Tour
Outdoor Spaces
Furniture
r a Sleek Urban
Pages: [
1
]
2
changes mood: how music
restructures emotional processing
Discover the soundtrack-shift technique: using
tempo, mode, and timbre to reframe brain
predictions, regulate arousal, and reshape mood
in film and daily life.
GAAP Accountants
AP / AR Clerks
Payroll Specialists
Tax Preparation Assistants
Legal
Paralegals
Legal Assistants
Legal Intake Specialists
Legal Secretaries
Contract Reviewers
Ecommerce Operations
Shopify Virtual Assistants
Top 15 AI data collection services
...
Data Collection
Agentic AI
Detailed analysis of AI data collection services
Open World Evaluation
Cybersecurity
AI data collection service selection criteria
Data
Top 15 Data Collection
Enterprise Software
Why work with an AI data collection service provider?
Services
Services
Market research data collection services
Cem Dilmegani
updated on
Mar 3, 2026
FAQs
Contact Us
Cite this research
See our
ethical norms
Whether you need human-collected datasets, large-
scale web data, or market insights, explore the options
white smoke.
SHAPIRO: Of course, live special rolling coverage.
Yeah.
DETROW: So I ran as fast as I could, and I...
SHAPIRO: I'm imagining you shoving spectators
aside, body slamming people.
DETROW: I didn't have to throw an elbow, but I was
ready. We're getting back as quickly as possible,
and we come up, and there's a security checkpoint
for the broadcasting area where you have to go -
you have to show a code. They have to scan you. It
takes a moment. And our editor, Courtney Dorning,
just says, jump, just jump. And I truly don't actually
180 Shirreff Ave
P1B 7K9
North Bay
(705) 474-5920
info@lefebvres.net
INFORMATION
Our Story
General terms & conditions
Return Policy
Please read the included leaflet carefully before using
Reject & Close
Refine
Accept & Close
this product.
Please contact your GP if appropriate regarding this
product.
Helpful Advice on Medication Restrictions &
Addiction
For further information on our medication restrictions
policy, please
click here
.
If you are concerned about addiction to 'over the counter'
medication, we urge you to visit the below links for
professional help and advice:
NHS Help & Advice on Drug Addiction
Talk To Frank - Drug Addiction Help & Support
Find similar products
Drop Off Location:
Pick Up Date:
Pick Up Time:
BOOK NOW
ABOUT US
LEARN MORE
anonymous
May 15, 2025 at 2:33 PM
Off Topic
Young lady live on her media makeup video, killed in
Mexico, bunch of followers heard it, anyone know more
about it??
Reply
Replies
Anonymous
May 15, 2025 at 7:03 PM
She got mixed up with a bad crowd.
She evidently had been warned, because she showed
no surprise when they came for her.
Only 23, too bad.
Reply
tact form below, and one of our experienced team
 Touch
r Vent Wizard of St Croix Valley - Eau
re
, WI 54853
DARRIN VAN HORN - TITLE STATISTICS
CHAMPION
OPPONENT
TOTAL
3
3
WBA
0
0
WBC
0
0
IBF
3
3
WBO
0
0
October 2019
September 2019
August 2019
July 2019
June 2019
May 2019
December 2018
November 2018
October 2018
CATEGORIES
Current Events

## Job
Extract every line of text from each of the records above, word for word and in its original order.

## Expected answer
Tour
Outdoor Spaces
Furniture
r a Sleek Urban
Pages: [
1
]
2
changes mood: how music
restructures emotional processing
Discover the soundtrack-shift technique: using
tempo, mode, and timbre to reframe brain
predictions, regulate arousal, and reshape mood
in film and daily life.
GAAP Accountants
AP / AR Clerks
Payroll Specialists
Tax Preparation Assistants
Legal
Paralegals
Legal Assistants
Legal Intake Specialists
Legal Secretaries
Contract Reviewers
Ecommerce Operations
Shopify Virtual Assistants
Top 15 AI data collection services
...
Data Collection
Agentic AI
Detailed analysis of AI data collection services
Open World Evaluation
Cybersecurity
AI data collection service selection criteria
Data
Top 15 Data Collection
Enterprise Software
Why work with an AI data collection service provider?
Services
Services
Market research data collection services
Cem Dilmegani
updated on
Mar 3, 2026
FAQs
Contact Us
Cite this research
See our
ethical norms
Whether you need human-collected datasets, large-
scale web data, or market insights, explore the options
white smoke.
SHAPIRO: Of course, live special rolling coverage.
Yeah.
DETROW: So I ran as fast as I could, and I...
SHAPIRO: I'm imagining you shoving spectators
aside, body slamming people.
DETROW: I didn't have to throw an elbow, but I was
ready. We're getting back as quickly as possible,
and we come up, and there's a security checkpoint
for the broadcasting area where you have to go -
you have to show a code. They have to scan you. It
takes a moment. And our editor, Courtney Dorning,
just says, jump, just jump. And I truly don't actually
180 Shirreff Ave
P1B 7K9
North Bay
(705) 474-5920
info@lefebvres.net
INFORMATION
Our Story
General terms & conditions
Return Policy
Please read the included leaflet carefully before using
Reject & Close
Refine
Accept & Close
this product.
Please contact your GP if appropriate regarding this
product.
Helpful Advice on Medication Restrictions &
Addiction
For further information on our medication restrictions
policy, please
click here
.
If you are concerned about addiction to 'over the counter'
medication, we urge you to visit the below links for
professional help and advice:
NHS Help & Advice on Drug Addiction
Talk To Frank - Drug Addiction Help & Support
Find similar products
Drop Off Location:
Pick Up Date:
Pick Up Time:
BOOK NOW
ABOUT US
LEARN MORE
anonymous
May 15, 2025 at 2:33 PM
Off Topic
Young lady live on her media makeup video, killed in
Mexico, bunch of followers heard it, anyone know more
about it??
Reply
Replies
Anonymous
May 15, 2025 at 7:03 PM
She got mixed up with a bad crowd.
She evidently had been warned, because she showed
no surprise when they came for her.
Only 23, too bad.
Reply
tact form below, and one of our experienced team
 Touch
r Vent Wizard of St Croix Valley - Eau
re
, WI 54853
DARRIN VAN HORN - TITLE STATISTICS
CHAMPION
OPPONENT
TOTAL
3
3
WBA
0
0
WBC
0
0
IBF
3
3
WBO
0
0
October 2019
September 2019
August 2019
July 2019
June 2019
May 2019
December 2018
November 2018
October 2018
CATEGORIES
Current Events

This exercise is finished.